Memorias del Marqués de Bradomín

LLEGADO que fui a la fragata, recogíme a mi camarote, y como estuviese muy fatigado, me acosté en seguida. Cátate que no bien apago la luz empiezan a removerse las víboras mal dormidas del deseo que desde todo el día llevaba enroscadas al corazón, apercibidas a morderle. Al mismo tiempo sentíame invadido por una gran melancolía, llena de confusión y de misterio. La melancolía del sexo, germen de la gran tristeza humana. El recuerdo de la Niña Chole perseguíame con mariposeo ingrávido y terco. Su belleza índica, y aquel encanto sacerdotal, aquella gracia serpentina, y el mirar sibilino, y las caderas ondulosas, la sonrisa inquietante, los pies de niña, los hombros desnudos, todo cuanto la mente adivinaba, cuanto los ojos vieran, todo, todo era hoguera voraz en que mi carne ardía. Me figuraba que las formas juveniles y gloriosas de aquella Venus de bronce florecían entre céfiros, y que veladas primero se entreabrían turgentes, frescas, lujuriosas, fragantes como rosas de Alejandría en los jardines de Tierra Caliente. Y era tal el poder sugestivo del recuerdo, que en algunos momentos creí respirar el perfume voluptuoso que al andar esparcía su falda, con ondulaciones suaves.
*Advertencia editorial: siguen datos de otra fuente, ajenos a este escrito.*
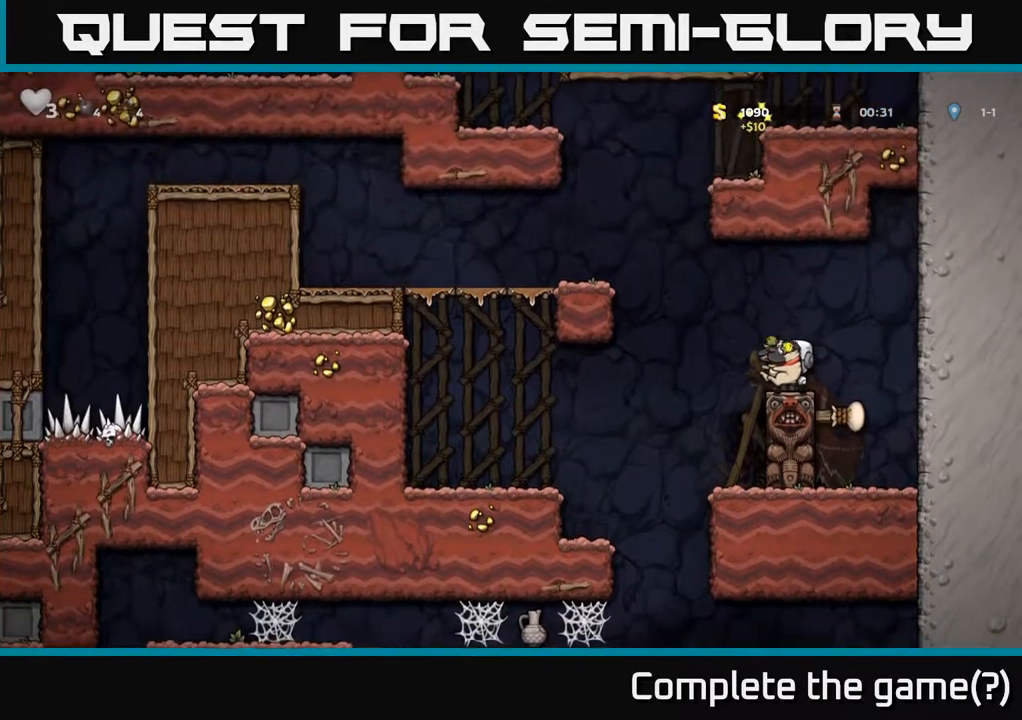
{"buttons": ["DPAD_LEFT"], "left_stick": "center", "right_stick": "center", "events": [[33, "A", "down"], [333, "A", "up"]]}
Poco a poco cerróme los ojos la fatiga, y el arrullo monótono y regular del agua acabó de sumirme en un sueño amoroso, febril e inquieto, representación y símbolo de mi vida. Despertéme al amanecer con los nervios vibrantes, cual si hubiese pasado la noche en un invernadero, entre plantas exóticas, de aromas raros, afroditas y penetrantes. Sobre mi cabeza sonaban voces confusas y blando pataleo de pies descalzos, todo ello acompañado de mucho chapoteo y trajín. Empezaba la faena del baldeo. Me levanté y subí al puente. Heme ya respirando la ventolina que huele a brea y algas. En aquella hora el calor es deleitante. Percíbense en el aire estremecimientos voluptuosos: El horizonte ríe bajo un hermoso sol.

Envuelto en el rosado vapor que la claridad del alba extendía sobre el mar azul, adelantaba un esquife. Era tan esbelto, ligero y blanco, que la clásica comparación con la gaviota y con el cisne veníale de perlas. En las bancas traía hasta seis remeros. Bajo un palio de lona, levantado a popa, se guarecía del sol una figura vestida de blanco. Cuando el esquife tocó la escalera de la fragata ya estaba yo allí, en confusa espera de no sé qué gran ventura. Una mujer viene sentada al timón. El toldo solamente me deja ver el borde de la falda y los pies de reina calzados con chapines de raso blanco, pero mi alma la adivina. ¡Es ella, la Salambó de los palacios de Tequil!… Sí, era ella, más gentil que nunca, velada apenas en el rebocillo de seda. Hela en pie sobre la banca, apoyada en los hercúleos hombros de un marinero negro. El labio abultado y rojo de la criolla sonríe con la gracia inquietante de una egipcia, de una turania. Sus ojos, envueltos en la sombra de las pestañas, tienen algo de misterioso, de quimérico y lejano, algo que hace recordar las antiguas y nobles razas que en remotas edades fundaron grandes imperios en los países del sol… El esquife cabecea al costado de la fragata. La criolla, entre asustada y divertida, se agarra a los crespos cabellos del gigante, que impensadamente la toma al vuelo y se lanza con ella a la escala. Los dos ríen envueltos en un salsero que les moja la cara. Ya sobre cubierta, el coloso negro la deja sola y se aparta secreteando con el contramaestre.

Yo gano la cámara por donde necesariamente han de pasar. Nunca el corazón me ha latido con más violencia. Recuerdo perfectamente que estaba desierta y un poco oscura. Las luces del amanecer cabrilleaban en los cristales. Pasa un momento. Oigo voces y gorjeos: Un rayo de sol más juguetón, más vivo, más alegre, ilumina la cámara, y en el fondo de los espejos se refleja la imagen de la Niña Chole.